Summary: A new approach pinpoints which proteins in the body’s cells are most critical for sugar absorption following exercise.
Source: University of Sydney
An international team of researchers has developed a new approach to pinpoint which proteins in our cells are most critical for increasing sugar absorption after exercise—an important benefit of exercise that can help maintain good blood sugar levels.
The results of this work are published in the December issue of the international research journal Nature Biotechnology, the result of a global collaboration by scientists at the University of Sydney and the University of Copenhagen.
By measuring proteins directly in human muscles using cutting-edge technology called mass spectrometry, the researchers discovered that each person has their own unique ‘fingerprint’ of protein activities.
The method they have developed identifies changes to proteins that differ across study participants in the same way that sugar absorption does.
Using this method, they uncovered a mechanism by which exercise increases the uptake of sugar into muscles following insulin stimulation, providing new understanding into this complex process.
“We all know that exercise is good for us, but it also helps to prevent specific diseases. For example, it improves the ability of our muscles to absorb sugar from the blood following a meal,” said senior co-author Professor David James, ARC Laureate and Leonard P. Ullmann Chair of Metabolic Systems Biology at the Charles Perkins Centre and the University’s Faculty of Medicine and Health and Faculty of Science.
“When this process fails, it is called ‘prediabetes’—a risk factor for many diseases including heart disease, type 2 diabetes, and some types of cancers. Researchers don’t know what causes prediabetes, but if they did, they could design drugs to treat this condition before it triggers disease.”
Opening protein ‘doors’
Sugar absorption by muscle is carried out by a collection of molecular machines called proteins.
This process begins with the binding of the small protein insulin to other proteins—receptors—on the surface of fat and muscle cells. This triggers a cascade of thousands of protein signals inside the cell—a process termed ‘phosphorylation’. Ultimately these phosphorylation signals open protein “doors”, bringing sugar into the cells.
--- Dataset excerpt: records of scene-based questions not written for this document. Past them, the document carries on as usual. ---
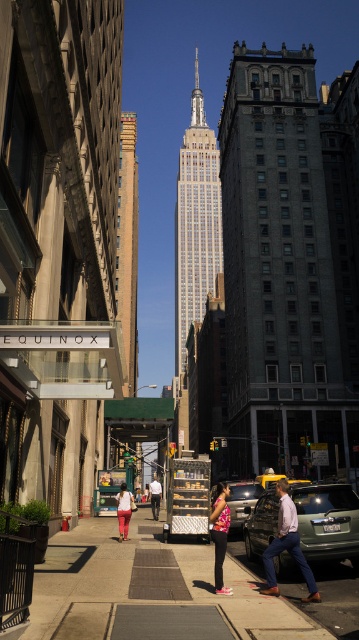
Does green matte car at center appear over brick textured building at center?

No, green matte car at center is not above brick textured building at center.

Does green matte car at center come in front of brick textured building at center?

That is True.

I want to click on green matte car at center, so click(327, 522).

Which is in front, point (266, 321) or point (276, 582)?

Positioned in front is point (276, 582).

Find the location of a particular element. This screenshot has height=640, width=359. dark gray stone building at center is located at coordinates (288, 266).

Which of these two, dark gray stone building at center or matte pink pants at center, stands shorter?

matte pink pants at center is shorter.

Between point (281, 396) and point (127, 502), which one is positioned behind?

Point (281, 396)

I want to click on dark gray stone building at center, so click(x=288, y=266).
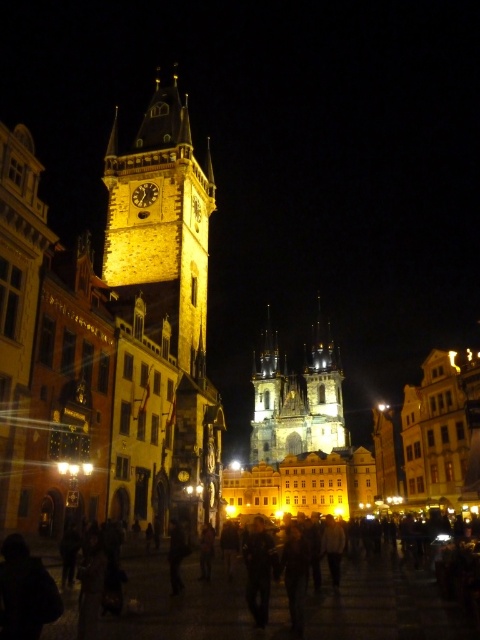
You are a tourist standing in the town square looking towards the clock tower. You notice the dark clothing crowd at center and the golden stone cathedral at center. Which object is taller?

The golden stone cathedral at center is taller than the dark clothing crowd at center.

You are standing at the center of the town square and want to take a photo of the clock tower without anyone in the frame. Is the dark clothing crowd at center blocking your view of the clock tower?

The dark clothing crowd at center is located at point (191, 604), which is directly in front of the clock tower. Therefore, the crowd is blocking your view of the clock tower.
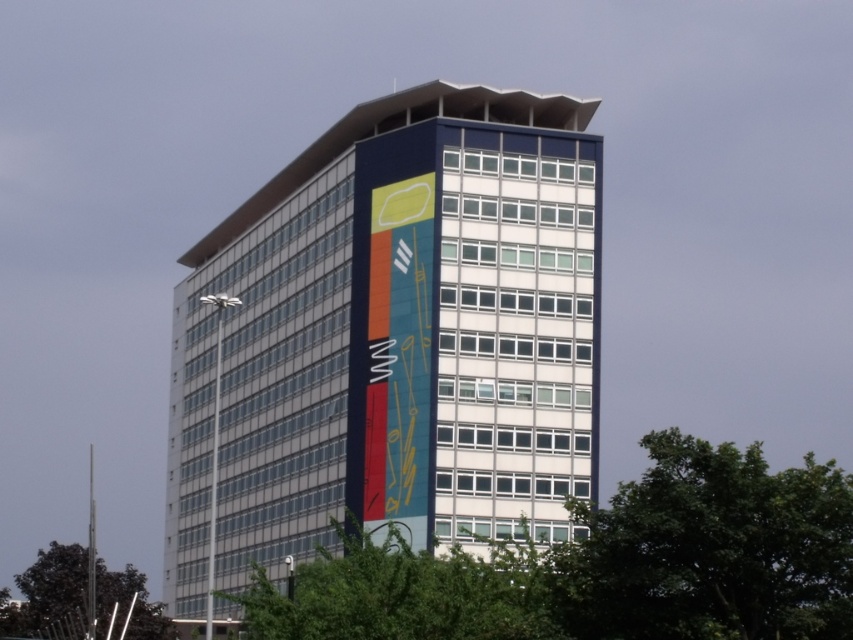
Does green leafy tree at center have a larger size compared to green leafy tree at lower left?

Actually, green leafy tree at center might be smaller than green leafy tree at lower left.

Is green leafy tree at center to the left of green leafy tree at lower left from the viewer's perspective?

In fact, green leafy tree at center is to the right of green leafy tree at lower left.

Measure the distance between point [343,557] and camera.

Point [343,557] is 63.00 meters from camera.

Locate an element on the screen. This screenshot has width=853, height=640. green leafy tree at center is located at coordinates pos(399,593).

Is blue glossy building at center behind green leafy tree at lower left?

No.

Between blue glossy building at center and green leafy tree at lower left, which one is positioned higher?

blue glossy building at center is above.

Who is more distant from viewer, [206,456] or [82,625]?

Positioned behind is point [206,456].

Identify the location of blue glossy building at center. Image resolution: width=853 pixels, height=640 pixels. (392, 339).

Which is above, green leafy tree at lower right or green leafy tree at lower left?

green leafy tree at lower right

Who is more distant from viewer, (779,573) or (18,576)?

The point (18,576) is behind.

Locate an element on the screen. The image size is (853, 640). green leafy tree at lower right is located at coordinates (711, 548).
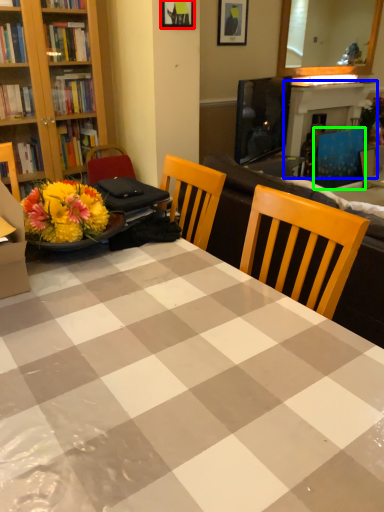
Question: Estimate the real-world distances between objects in this image. Which object is closer to picture frame (highlighted by a red box), fireplace (highlighted by a blue box) or armchair (highlighted by a green box)?

Choices:
 (A) fireplace
 (B) armchair

Answer: (A)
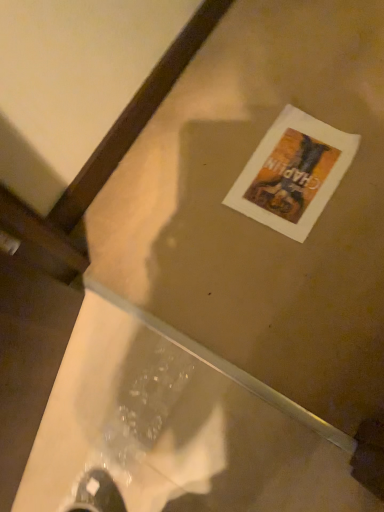
Find the location of a particular element. Image resolution: width=384 pixels, height=512 pixels. free space above white paper book at center (from a real-world perspective) is located at coordinates (292, 170).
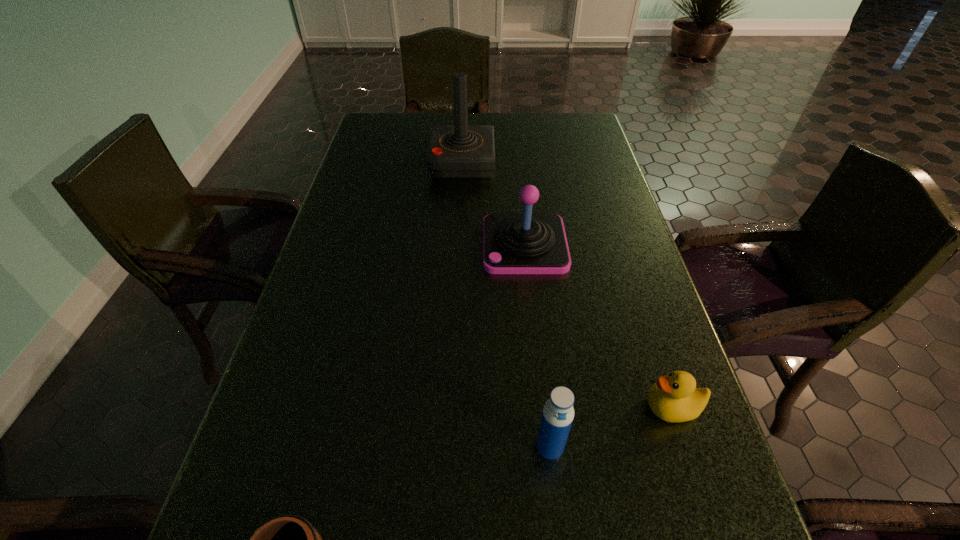
Where is `vacant space that satisfies the following two spatial constraints: 1. on the back side of the second nearest object; 2. forward from the base of the fourth nearest object`? The image size is (960, 540). vacant space that satisfies the following two spatial constraints: 1. on the back side of the second nearest object; 2. forward from the base of the fourth nearest object is located at coordinates (527, 245).

This screenshot has height=540, width=960. Identify the location of free space in the image that satisfies the following two spatial constraints: 1. forward from the base of the nearer joystick; 2. on the left side of the water bottle. (545, 447).

I want to click on vacant position in the image that satisfies the following two spatial constraints: 1. forward from the base of the second farthest object; 2. on the left side of the water bottle, so click(x=545, y=447).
Currently we know that in prediabetes many of these signals are defective, but we don’t know which ones are most important to fix.
Elise Needham, Ph.D. candidate at the University of Sydney and lead author of the study, said a key challenge has been in the complexity of phosphorylation.
“Exercise involves thousands of changes to phosphorylation signals, and we do not know which are the most important for regulating the beneficial effects of exercise,” said Ms Needham.
“To tackle this challenge, we developed a method called ‘personalised phosphoproteomics’.”
Using this approach, the team uncovered a new mechanism by which human muscle cells coordinate the response to exercise and insulin.
“Differences between individuals means that there is considerable biological variation in phosphorylation—like a molecular ‘fingerprint’,” said senior co-author Dr. Sean Humphrey, at the Charles Perkins Centre.
“This reduces the likelihood of identifying the most important responses. Instead of viewing this as an obstacle, we used it to our advantage”.
The researchers also believe the technology can help identify other important molecular switches. For example, in the future, personalized phosphoproteomics will enable the comparison of diseased cells with healthy cells, helping to uncover the causes of complex disease.
About this exercise research news
Author: Press Office
Source: University of Sydney
Contact: Press Office – University of Sydney
Image: The image is credited to Elise Needham
Original Research: Closed access.
“Personalized phosphoproteomics identifies functional signaling” by Elise J. Needham et al. Nature Biotechnology
Abstract
Personalized phosphoproteomics identifies functional signaling
Protein phosphorylation dynamically integrates environmental and cellular information to control biological processes. Identifying functional phosphorylation amongst the thousands of phosphosites regulated by a perturbation at a global scale is a major challenge.
Here we introduce ‘personalized phosphoproteomics’, a combination of experimental and computational analyses to link signaling with biological function by utilizing human phenotypic variance.
We measure individual subject phosphoproteome responses to interventions with corresponding phenotypes measured in parallel. Applying this approach to investigate how exercise potentiates insulin signaling in human skeletal muscle, we identify both known and previously unidentified phosphosites on proteins involved in glucose metabolism. This includes a cooperative relationship between mTOR and AMPK whereby the former directly phosphorylates the latter on S377, for which we find a role in metabolic regulation.
These results establish personalized phosphoproteomics as a general approach for investigating the signal transduction underlying complex biology.